Le Français d’origine algérienne de 29 ans, Mehdi Nemmouche, auteur présumé de la fusillade au Musée juif de Bruxelles le 24 mai dernier aurait été l’un des gardiens des otages occidentaux détenus par l’organisation djihadiste Etat Islamique (EI) en Syrie. C’est ce qu’ont révélé le quotidien français Le Monde et l’hebdomadaire Le Point, sur base de plusieurs témoignages, dont celui du journaliste français Nicolas Hénin.

Les témoignages sur lesquels se base le quotidien français Le Monde feraient partie des informations transmises par la Direction générale de la sécurité intérieure (DGSI) à la section antiterroriste du parquet de Paris. Il s'agit notamment de témoignages d'ex-otages journalistes français libérés le 20 avril.

Le djihadiste français Mehdi Nemmouche a séjourné en Syrie dans les rangs de l'Etat Islamique (EI), avant son arrestation en France pour l'attentat perpétré au Musée juif de Bruxelles le 24 mai dernier, qui a fait quatre morts (photo).

Certains anciens otages évoquent "une possibilité", tandis que d'autres affichent une plus grande certitude quant à la présence de Mehdi Nemmouche parmi les gardiens de l'EI. Il aurait ainsi été présent sur le lieu de détention en Syrie des quatre journalistes français Didier François, Edouard Elias, Nicolas Hénin et Pierre Torres, enlevés en juin 2013 et libérés en avril dernier.

Depuis leur remise en liberté, ces derniers sont régulièrement consultés par les services secrets français de la DGSI et de la DGSE. Selon certains témoins, Nemmouche n'aurait été qu'un exécutant de base de l'Etat Islamique chargé par l'organisation de surveiller les otages occidentaux.
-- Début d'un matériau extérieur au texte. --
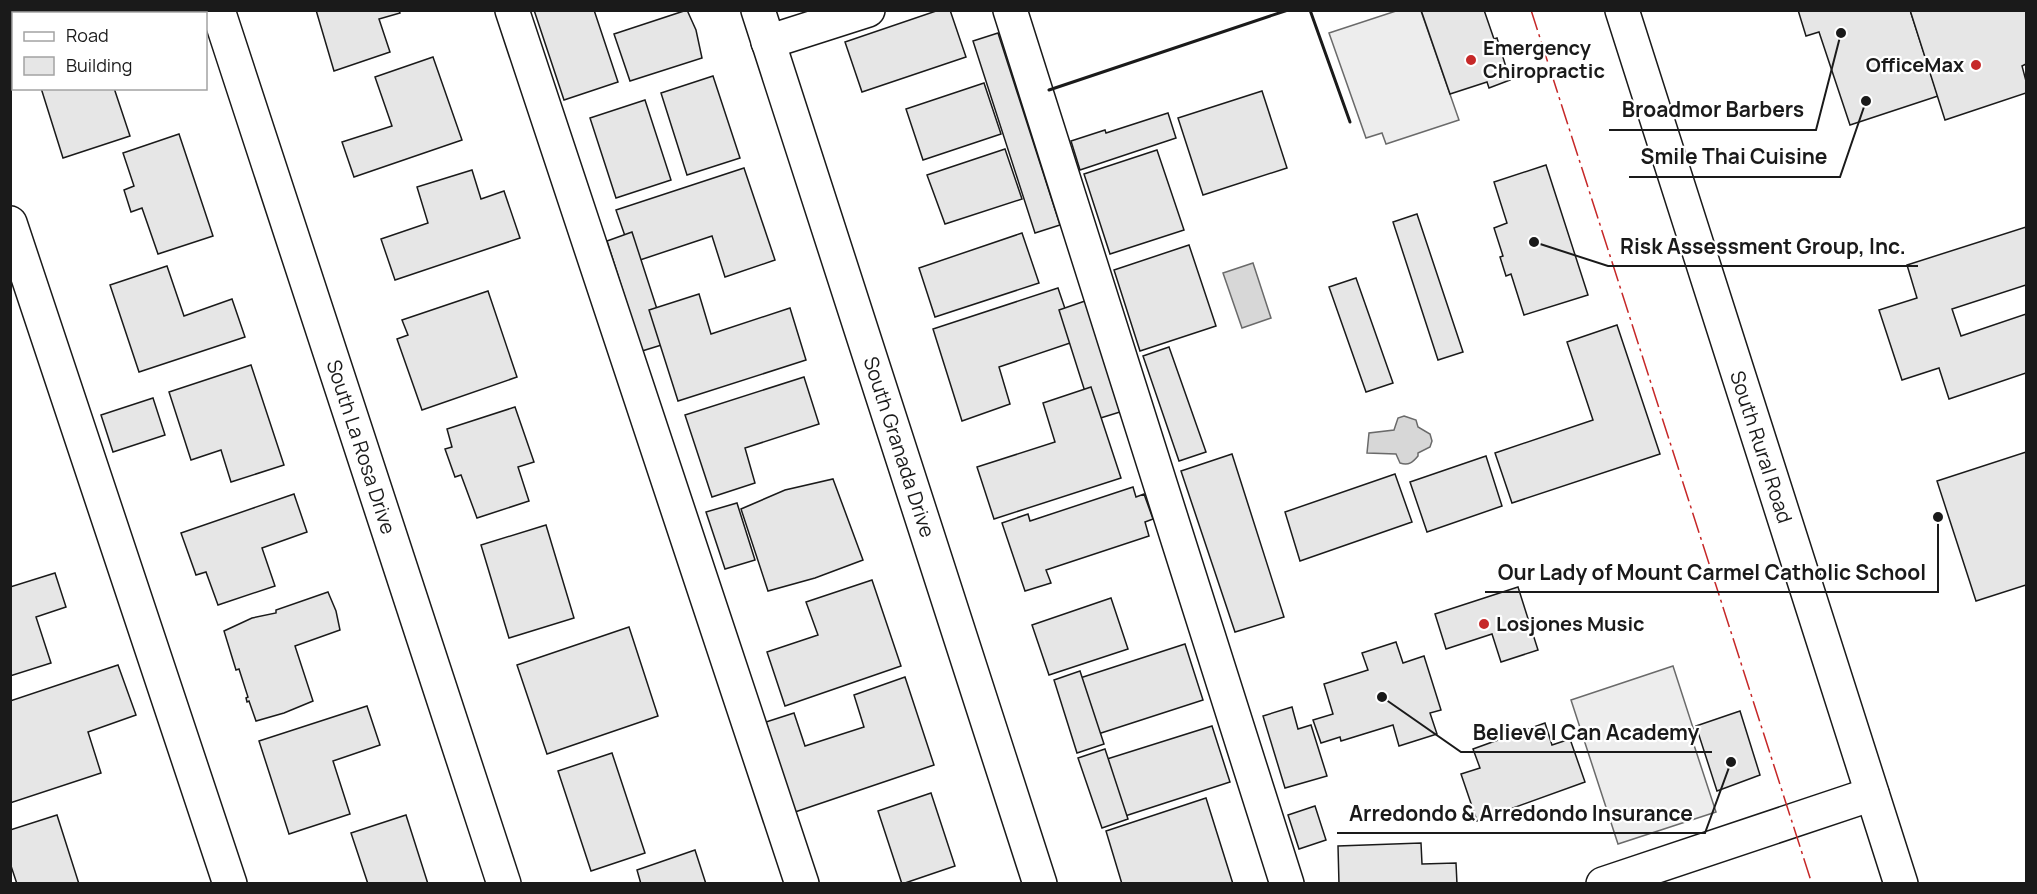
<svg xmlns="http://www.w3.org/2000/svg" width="2037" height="894" font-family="Manrope,sans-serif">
  <rect width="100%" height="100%" fill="#fff"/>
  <g fill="#ededed" stroke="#6a6a6a" stroke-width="1.5">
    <polygon points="1399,10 1421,11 1459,120 1386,144 1382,133 1366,138 1329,33"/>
    <polygon points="1673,666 1696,737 1692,739 1716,812 1618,844 1571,700"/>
  </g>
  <g fill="#d7d7d7" stroke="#6a6a6a" stroke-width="1.5">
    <polygon points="1253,263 1271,318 1242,328 1223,273"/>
    <path d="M1404,416L1416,420L1418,427L1430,434L1432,441L1430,447L1418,453V456C1413,462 1409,466 1400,463L1396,454L1367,453L1369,433L1394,430L1398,418Z"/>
  </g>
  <g fill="#e6e6e6" stroke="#1a1a1a" stroke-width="1.5">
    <polygon points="316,10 399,10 400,13 379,19 390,52 334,71"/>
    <polygon points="534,10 594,10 618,82 564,100"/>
    <polygon points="687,10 696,30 702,58 630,81 614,34"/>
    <polygon points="939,10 950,10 966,57 862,92 845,42"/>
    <polygon points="1421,10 1484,10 1494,39 1497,38 1510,80 1489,88 1487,82 1450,94"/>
    <polygon points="1798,10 1910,10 1938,96 1850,125 1819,32 1806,36"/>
    <polygon points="1910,10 2026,10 2026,64 2022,66 2026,81 2026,93 1945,120"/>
    <polygon points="998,33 1060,225 1035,233 973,41"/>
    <polygon points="433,57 462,140 354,177 342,142 392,126 375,77"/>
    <polygon points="713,76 740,158 687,175 661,93"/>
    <polygon points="984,83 1001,134 923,160 906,109"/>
    <polygon points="41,88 114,88 130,136 63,158"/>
    <polygon points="1262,91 1287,168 1203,195 1178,118"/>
    <polygon points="645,100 671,180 616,198 590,118"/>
    <polygon points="1168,113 1176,138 1080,170 1071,141 1105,130 1106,133"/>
    <polygon points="179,134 213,236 158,254 142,208 131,212 124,190 134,186 123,153"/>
    <polygon points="1005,149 1022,199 945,224 927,175"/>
    <polygon points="1157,150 1184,230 1110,254 1084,174"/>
    <polygon points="1546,165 1588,295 1524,315 1511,274 1506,276 1500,257 1503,256 1494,228 1507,223 1494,182"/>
    <polygon points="744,168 775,260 725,277 712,236 634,262 616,210"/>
    <polygon points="472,170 481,199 504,191 520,238 395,280 381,239 428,223 417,187"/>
    <polygon points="1417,214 1463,352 1438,360 1393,222"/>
    <polygon points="2026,227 2026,285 1952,309 1961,336 2026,314 2026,373 1949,399 1939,368 1902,380 1879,310 1917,298 1907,265"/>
    <polygon points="632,232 668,343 642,351 607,241"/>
    <polygon points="1022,233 1039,283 935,317 919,268"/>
    <polygon points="1189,245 1216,326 1140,351 1114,270"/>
    <polygon points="167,266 184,316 232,299 245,337 139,372 110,285"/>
    <polygon points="1356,278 1393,383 1366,392 1329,287"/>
    <polygon points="1058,288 1076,341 999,367 1010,404 962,421 933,329"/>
    <polygon points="488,291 517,377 422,410 397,339 408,335 402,320"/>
    <polygon points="699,294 711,334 790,308 806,360 678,401 649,310"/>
    <polygon points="1085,301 1120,412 1094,420 1059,310"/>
    <polygon points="1617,325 1660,454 1512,503 1495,453 1593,420 1567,342"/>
    <polygon points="1169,347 1206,452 1179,461 1143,356"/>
    <polygon points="251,365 284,465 231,482 221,450 191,460 169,392"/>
    <polygon points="804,377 819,424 745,448 755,483 712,497 685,415"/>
    <polygon points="1091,387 1121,478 994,519 977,467 1055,442 1043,403"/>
    <polygon points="153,398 165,435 113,452 101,415"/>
    <polygon points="515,407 534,462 518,467 529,501 477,518 461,475 455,477 445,449 452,447 447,429"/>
    <polygon points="2026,452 2026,585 1976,601 1937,481"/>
    <polygon points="1232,454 1284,617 1235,632 1181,471"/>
    <polygon points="1486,456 1502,506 1427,532 1410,482"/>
    <polygon points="1395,474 1412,522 1300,561 1285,512"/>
    <polygon points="833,479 863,560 815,578 768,591 741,509 785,490"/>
    <polygon points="1133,487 1136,497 1144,494 1153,519 1145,522 1149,536 1046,570 1051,583 1025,591 1002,523 1028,514 1030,521"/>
    <polygon points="294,494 307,532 262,548 275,586 218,605 206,572 196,575 181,533"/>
    <polygon points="737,503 755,560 725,569 706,512"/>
    <polygon points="546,525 574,618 509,638 481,545"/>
    <polygon points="55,573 66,607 36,617 51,663 10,676 10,587"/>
    <polygon points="872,580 901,666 785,706 767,652 818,635 806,602"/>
    <polygon points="1518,587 1538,650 1501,662 1492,634 1446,649 1435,614"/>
    <polygon points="328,592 336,611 340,630 295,646 313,701 284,713 256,721 249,701 247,702 246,698 248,697 239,669 236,670 224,631 252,618 276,613 276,610"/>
    <polygon points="1111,598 1128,649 1049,675 1032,625"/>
    <polygon points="629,627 658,716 547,754 517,665"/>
    <polygon points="1396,642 1403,663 1424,656 1441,710 1430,713 1437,734 1399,746 1393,725 1341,741 1340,737 1321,743 1313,720 1333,714 1324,684 1368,670 1362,653"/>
    <polygon points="1185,644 1203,700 1098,734 1080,678"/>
    <polygon points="118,665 136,715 88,732 101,773 10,803 10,701"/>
    <polygon points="1080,671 1104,744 1077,753 1054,680"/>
    <polygon points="905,677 934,765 795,812 766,722 794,713 805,746 864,727 854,695"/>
    <polygon points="367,706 380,745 333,761 350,814 289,834 259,741"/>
    <polygon points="1292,707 1298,729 1311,725 1327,776 1285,788 1263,716"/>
    <polygon points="1740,711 1760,775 1717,791 1696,726"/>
    <polygon points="1545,723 1552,745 1570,739 1585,782 1477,821 1461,774 1480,768 1473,749"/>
    <polygon points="1212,726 1230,782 1125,816 1107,759"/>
    <polygon points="1105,749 1128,819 1102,828 1078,758"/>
    <polygon points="612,753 645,853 591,871 558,771"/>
    <polygon points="931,793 955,866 902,884 878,811"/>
    <polygon points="1206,798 1233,884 1122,884 1106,831"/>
    <polygon points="1315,806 1326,840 1299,849 1288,815"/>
    <polygon points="57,815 79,884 17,884 10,863 10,830"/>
    <polygon points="406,815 428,884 368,884 351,833"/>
    <polygon points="1421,843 1422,864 1456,863 1457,884 1339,884 1338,846"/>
    <polygon points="695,850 706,884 641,884 637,870"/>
  </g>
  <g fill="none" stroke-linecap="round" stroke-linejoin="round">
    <g stroke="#1a1a1a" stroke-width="36">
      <g id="minor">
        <polyline points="218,10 504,884"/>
        <polyline points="512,10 802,884"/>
        <polyline points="758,10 1040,884"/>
        <polyline points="1010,10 1287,884"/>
        <polyline points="83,14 92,10"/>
        <polyline points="10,39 14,37"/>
        <polyline points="768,42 868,10"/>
        <polyline points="10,223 230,884"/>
        <polyline points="1603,884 1872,794"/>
      </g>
    </g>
    <g stroke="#1a1a1a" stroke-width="36">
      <polyline id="major" points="1622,10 1901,884"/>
    </g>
    <use href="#minor" stroke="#fff" stroke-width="33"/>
    <use href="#major" stroke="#fff" stroke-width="33"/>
    <g stroke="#1a1a1a" stroke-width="3">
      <polyline points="1310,10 1350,122"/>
      <polyline points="1049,90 1288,10"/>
    </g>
    <polyline stroke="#c62828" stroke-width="1.5" stroke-dasharray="21 4.5 3 4.5" stroke-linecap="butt" points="1531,10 1812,884"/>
  </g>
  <g fill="#c62828" stroke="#fff" stroke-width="2">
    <circle cx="1471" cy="60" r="6"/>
    <circle cx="1976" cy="65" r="6"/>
    <circle cx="1484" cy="624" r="6"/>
  </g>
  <g text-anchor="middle" stroke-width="4.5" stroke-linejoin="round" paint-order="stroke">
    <g font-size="20" font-weight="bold" fill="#1a1a1a" stroke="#fff" text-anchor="start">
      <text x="1483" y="55">Emergency<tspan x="1483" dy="23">Chiropractic</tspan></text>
      <text x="1964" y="72" text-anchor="end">OfficeMax</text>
      <text x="1496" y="631">Losjones Music</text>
    </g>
    <g font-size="20" fill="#1a1a1a" stroke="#fff">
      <text transform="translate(361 447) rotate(72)" y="7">South La Rosa Drive</text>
      <text transform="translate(899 447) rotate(72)" y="7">South Granada Drive</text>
      <text transform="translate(1761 447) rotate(72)" y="7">South Rural Road</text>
    </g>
  </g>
  <path fill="none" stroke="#1a1a1a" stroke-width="2" d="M1841 33L1816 130H1609M1866 101L1840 177H1629M1534 242L1608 266H1918M1938 517L1938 592H1485M1382 697L1461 752H1712M1731 762L1705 833H1337"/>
  <g fill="#1a1a1a" stroke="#fff" stroke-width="2">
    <circle cx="1841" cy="33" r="6"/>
    <circle cx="1866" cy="101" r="6"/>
    <circle cx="1534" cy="242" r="6"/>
    <circle cx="1938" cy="517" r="6"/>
    <circle cx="1382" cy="697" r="6"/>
    <circle cx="1731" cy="762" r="6"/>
  </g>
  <g font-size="21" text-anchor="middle" font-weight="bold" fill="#1a1a1a" stroke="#fff" stroke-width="4.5" stroke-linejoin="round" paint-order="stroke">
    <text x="1713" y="117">Broadmor Barbers</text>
    <text x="1734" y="164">Smile Thai Cuisine</text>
    <text x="1763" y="254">Risk Assessment Group, Inc.</text>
    <text x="1712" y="580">Our Lady of Mount Carmel Catholic School</text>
    <text x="1586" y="740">Believe I Can Academy</text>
    <text x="1521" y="821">Arredondo &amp; Arredondo Insurance</text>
  </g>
  <rect width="2037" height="894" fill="none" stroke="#1a1a1a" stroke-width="24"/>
  <rect x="12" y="12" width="195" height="78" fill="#ffffff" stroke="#a3a3a3" stroke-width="1.5"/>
  <rect x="24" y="32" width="30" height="9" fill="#ffffff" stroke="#a3a3a3" stroke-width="1.5"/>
  <text x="66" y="42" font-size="18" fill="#1a1a1a">Road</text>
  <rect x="24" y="57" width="30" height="18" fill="#e6e6e6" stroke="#a3a3a3" stroke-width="1.5"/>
  <text x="66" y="72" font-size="18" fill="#1a1a1a">Building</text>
</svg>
Il aurait, néanmoins, fait preuve d'une grande brutalité et commis des actes graves, indique Le Monde.

Plusieurs éléments retenus par les services de renseignement font également état de la présence de Mehdi Nemmouche parmi les geôliers de l'ancien otage américain James Foley, égorgé et décapité le 20 août.

Mehdi Nemmouche comparaîtra pour la deuxième fois devant la Chambre du conseil de Bruxelles le vendredi 12 septembre. Il est inculpé d'assassinats dans un contexte terroriste. Il avait été transféré de France vers la Belgique en juillet dernier et placé en détention préventive à la prison de Bruges.

"Nemmouche torturait"

L’information recueillie lors de la libération, en avril dernier, des quatre journalistes français pris en otage en Syrie (Henin, Torrès, François et Elias) devait rester secrète, mais l’hebdomadaire Le Point, qui est l’employeur de Nicolas Hénin, a publié des extraits de son témoignage "glaçant" après les révélations faites ce samedi par le quotidien français Le Monde.

Dans les premiers extraits de son témoignage, Nicolas Hénin décrit Mehdi Nemmouche (photo) comme "membre d'un petit groupe de Français dont la venue terrorisait la cinquantaine de prisonniers syriens détenus dans les cellules voisines. Chaque soir, les coups commençaient à pleuvoir dans la salle dans laquelle j'avais moi-même été interrogé". "La torture durait toute la nuit, jusqu'à la prière de l'aube. Aux hurlements des prisonniers répondaient parfois des glapissements en français", ajoute-t-il.

"Quand Nemmouche ne chantait pas, il torturait", écrit encore le journaliste. Marie-Laure Ingouf, avocate de Nicolas Hénin, a confirmé à l'AFP que "Nemmouche était un de ses geôliers". "Tous les otages le confirment. Ils ont vécu avec lui pendant plusieurs mois". Le tueur présumé du Musée juif de Bruxelles s'est "occupé" du journaliste entre juillet et décembre 2013, selon l’hebdomadaire Le Point.